The discipline. The trait is small. The query engine consumes it through list_namespaces, list_tables, load_table; the writer code uses it through compare_and_swap and create_table. Each backend implements the trait once; swapping backends is a single dependency-injection point.

A Postgres-JDBC Implementation Sketch

The Artemis archive's catalog, distilled to the trait:

use sqlx::PgPool;

pub struct PostgresCatalog {
    pool: PgPool,
}

#[async_trait]
impl Catalog for PostgresCatalog {
    async fn list_namespaces(&self) -> Result<Vec<Vec<String>>> {
        let rows = sqlx::query!(
            "SELECT DISTINCT namespace_path FROM iceberg_tables ORDER BY namespace_path"
        )
        .fetch_all(&self.pool)
        .await?;
        Ok(rows.into_iter()
            .map(|r| r.namespace_path.split('.').map(String::from).collect())
            .collect())
    }

    async fn list_tables(&self, namespace: &[String]) -> Result<Vec<TableIdentifier>> {
        let ns_path = namespace.join(".");
        let rows = sqlx::query!(
            "SELECT table_name FROM iceberg_tables WHERE namespace_path = $1",
            ns_path,
        )
        .fetch_all(&self.pool)
        .await?;
        Ok(rows.into_iter()
            .map(|r| TableIdentifier {
                namespace: namespace.to_vec(),
                name: r.table_name,
            })
            .collect())
    }

    async fn load_table(&self, id: &TableIdentifier) -> Result<TableMetadata> {
        let ns_path = id.namespace.join(".");
        let row = sqlx::query!(
            "SELECT metadata_path FROM iceberg_tables
             WHERE namespace_path = $1 AND table_name = $2",
            ns_path,
            id.name,
        )
        .fetch_one(&self.pool)
        .await?;
        read_metadata_file(&row.metadata_path).await
    }

    async fn compare_and_swap(
        &self,
        id: &TableIdentifier,
        expected: SnapshotId,
        new: SnapshotId,
        new_metadata_path: &str,
    ) -> Result<(), CommitError> {
        let ns_path = id.namespace.join(".");
        let result = sqlx::query!(
            "UPDATE iceberg_tables
             SET current_snapshot_id = $1, metadata_path = $2
             WHERE namespace_path = $3 AND table_name = $4 AND current_snapshot_id = $5",
            new as i64, new_metadata_path, ns_path, id.name, expected as i64,
        )
        .execute(&self.pool)
        .await
        .map_err(|e| CommitError::Database(e.into()))?;

        if result.rows_affected() == 1 {
            Ok(())
        } else {
            // Read current state to give the caller a useful error.
            let row = sqlx::query!(
                "SELECT current_snapshot_id FROM iceberg_tables
                 WHERE namespace_path = $1 AND table_name = $2",
                ns_path, id.name,
            )
            .fetch_one(&self.pool)
            .await
            .map_err(|e| CommitError::Database(e.into()))?;
            Err(CommitError::Conflict(CommitConflict {
                expected_old: expected,
                actual_current: row.current_snapshot_id as u64,
            }))
        }
    }
    // create_table omitted for brevity; standard INSERT.
}

The mechanics. The CAS is one SQL UPDATE; the discovery operations are straightforward selects. The Postgres row-locking provides linearizability for the CAS at no extra cost. The implementation is small because Postgres is doing most of the work; the catalog logic is mostly translation between the trait and the database.

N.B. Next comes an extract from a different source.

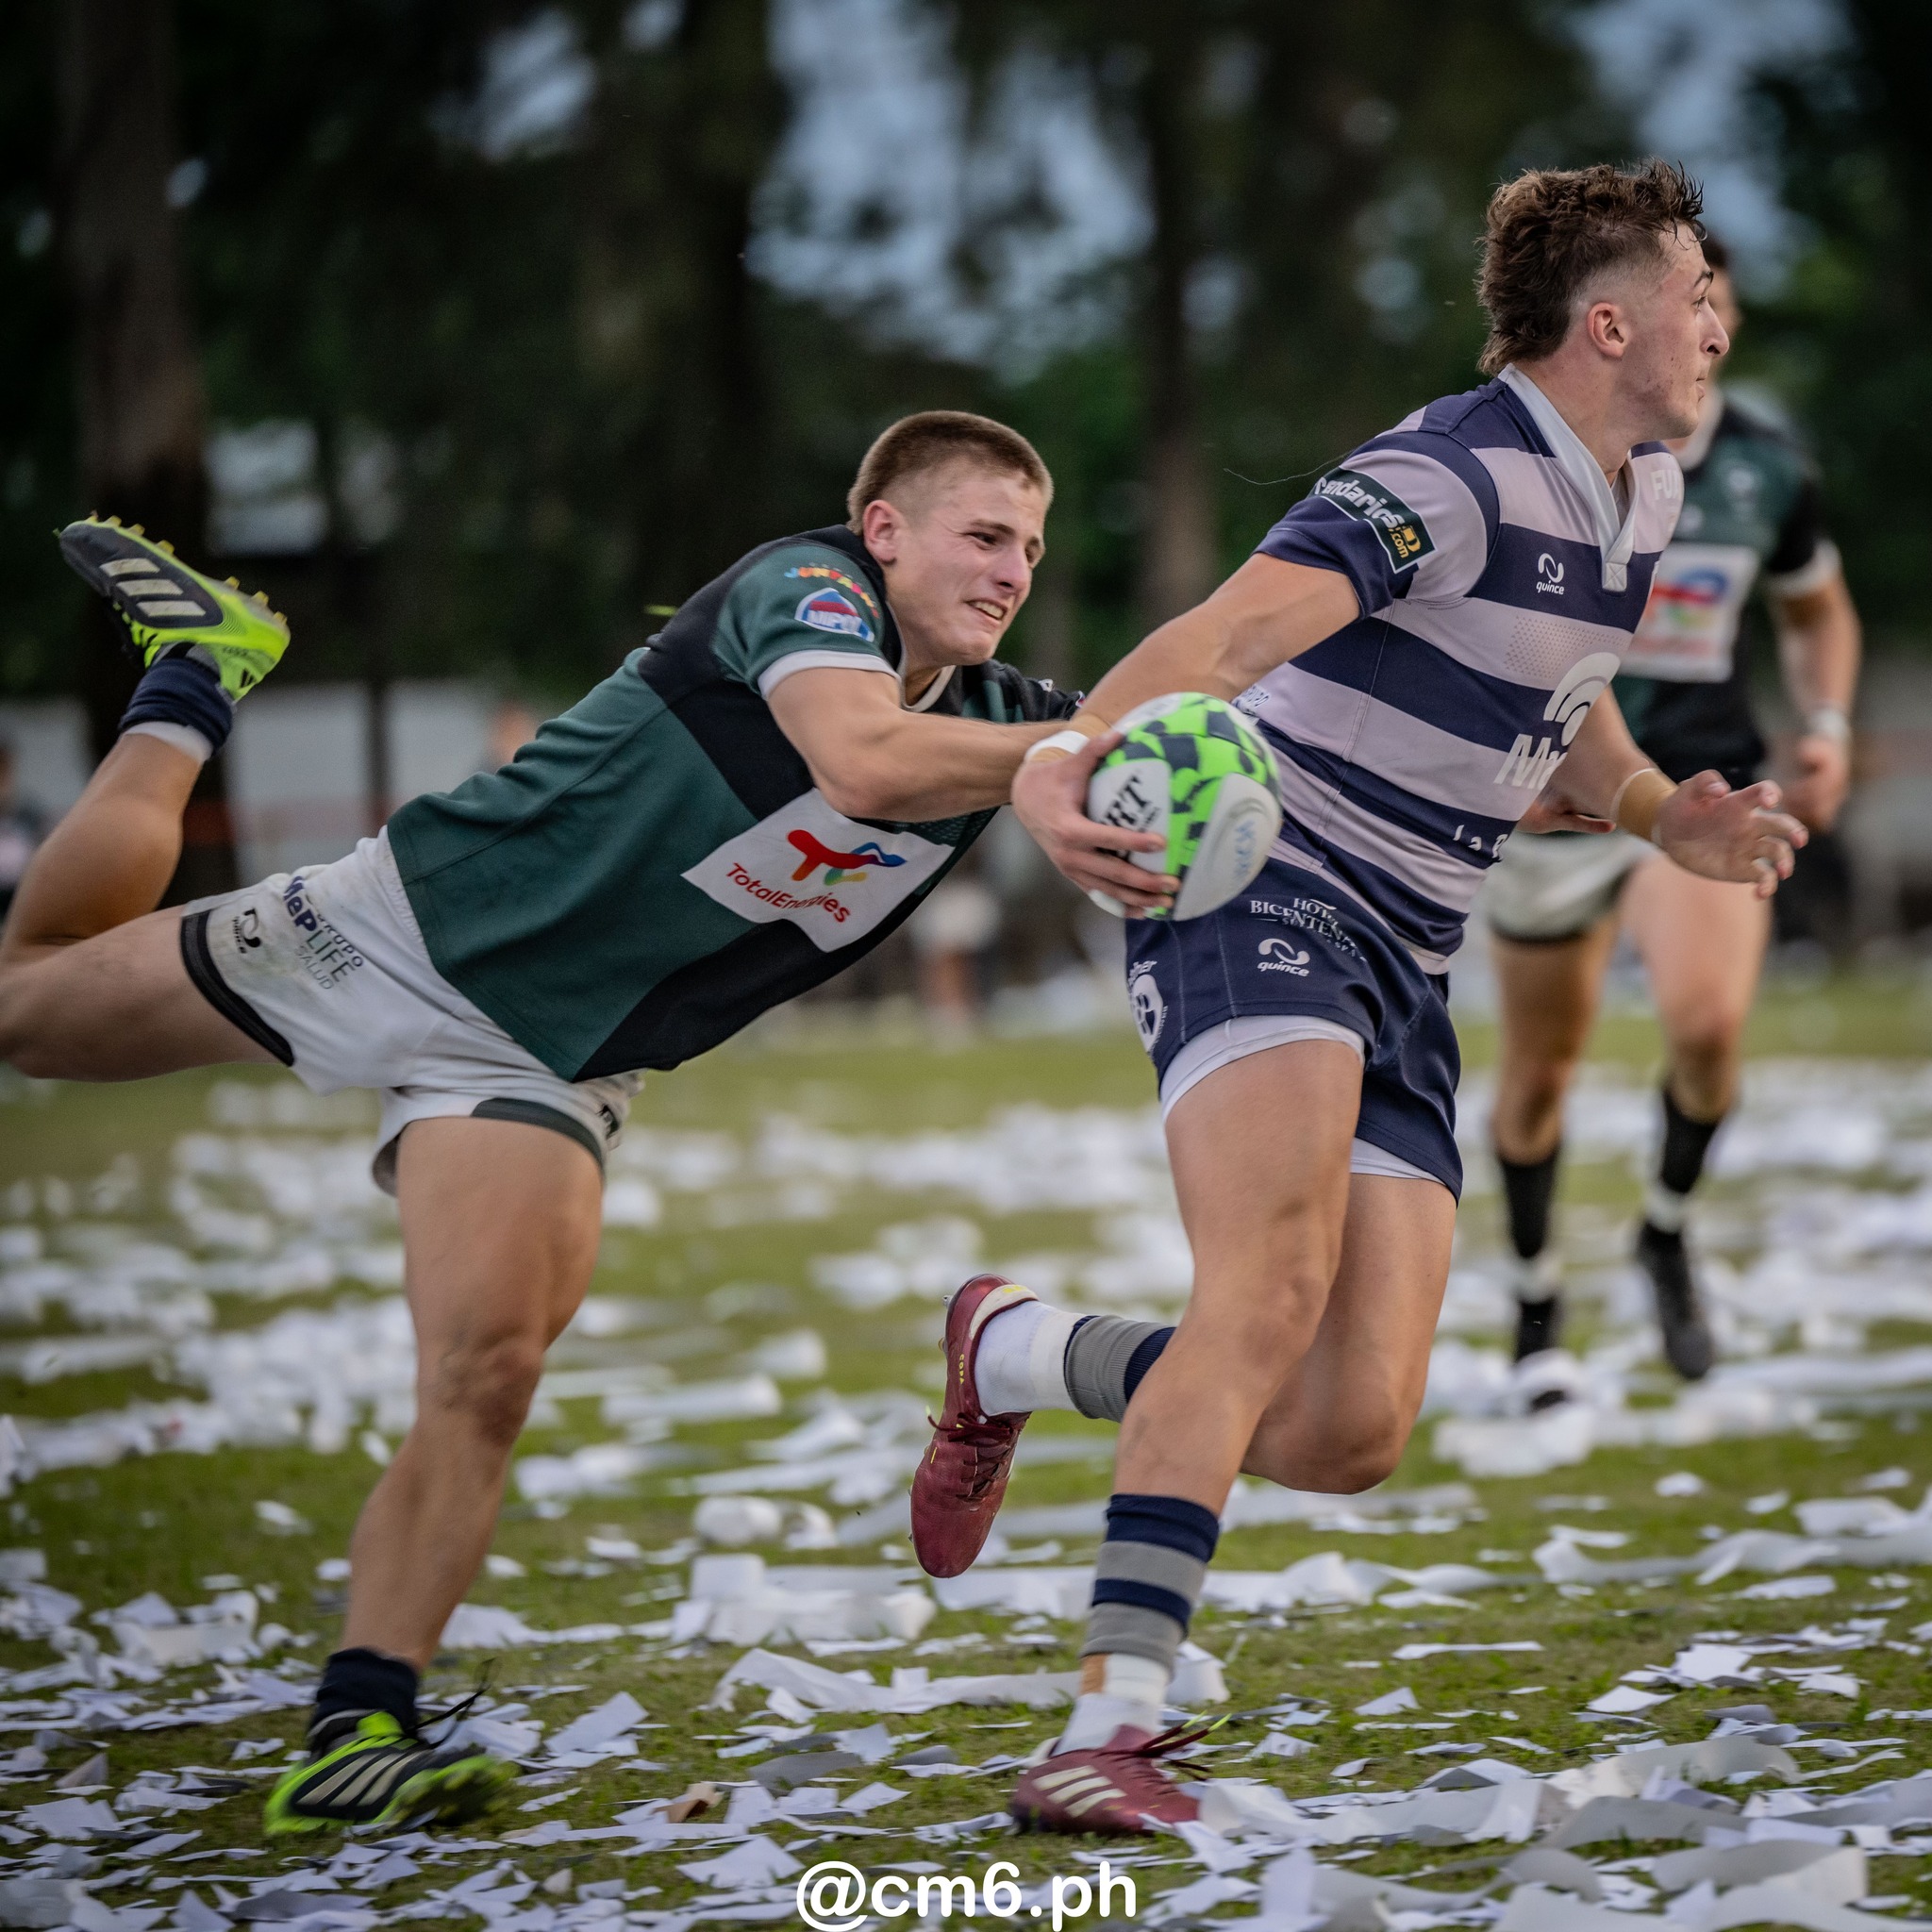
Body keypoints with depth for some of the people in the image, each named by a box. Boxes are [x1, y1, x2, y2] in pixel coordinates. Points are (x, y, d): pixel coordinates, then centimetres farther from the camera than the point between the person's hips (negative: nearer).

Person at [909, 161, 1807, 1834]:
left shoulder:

A REST Catalog Client Sketch

The REST catalog client side, showing how the same trait swaps backends:

pub struct RestCatalog {
    base_url: String,
    client: reqwest::Client,
}

#[async_trait]
impl Catalog for RestCatalog {
    async fn list_namespaces(&self) -> Result<Vec<Vec<String>>> {
        let resp: NamespaceList = self.client
            .get(format!("{}/v1/namespaces", self.base_url))
            .send().await?
            .json().await?;
        Ok(resp.namespaces)
    }

    async fn list_tables(&self, namespace: &[String]) -> Result<Vec<TableIdentifier>> {
        let ns_path = namespace.join(".");
        let resp: TableList = self.client
            .get(format!("{}/v1/namespaces/{}/tables", self.base_url, ns_path))
            .send().await?
            .json().await?;
        Ok(resp.identifiers)
    }

    async fn load_table(&self, id: &TableIdentifier) -> Result<TableMetadata> {
        let ns_path = id.namespace.join(".");
        let resp: LoadTableResult = self.client
            .get(format!("{}/v1/namespaces/{}/tables/{}", self.base_url, ns_path, id.name))
            .send().await?
            .json().await?;
        Ok(resp.metadata)
    }
    // CAS and create_table omitted; both are POSTs to the equivalent endpoints.
}

The contrast. The same trait, the same operations, different protocols underneath. The query engine code that consumes the trait is identical; choosing the backend is a startup-time decision. This is the architectural property that makes the catalog choice operational rather than structural — the lakehouse's correctness does not depend on which backend is in use.


Key Takeaways

  • The catalog has two jobs: discovery (list namespaces, list tables, load metadata) for query engines, and CAS for writers. The discovery API is small and well-defined; backends differ in implementation, not in interface.
  • Four common backends with substantially different operational properties: REST (HTTP-native, multi-tenant, horizontally scalable), Hive Metastore (legacy-Hadoop-compat), Nessie (Git-like branching), Postgres-JDBC (minimal overhead, single-region).
  • The choice is operational, not architectural. The catalog interface is consistent across backends; swapping backends is a dependency-injection decision; lakehouse correctness is unaffected by the choice.
  • Linearizability of the CAS is the central correctness requirement across all backends. Each backend provides it differently (per-row locking for SQL, commit-log for Nessie); the lakehouse format inherits whatever the chosen backend offers.
  • Branching is Nessie's exclusive territory. Workloads that need experimental branches off production data, or multi-table atomic transactions, justify the Nessie operational overhead. Single-writer append-only workloads don't.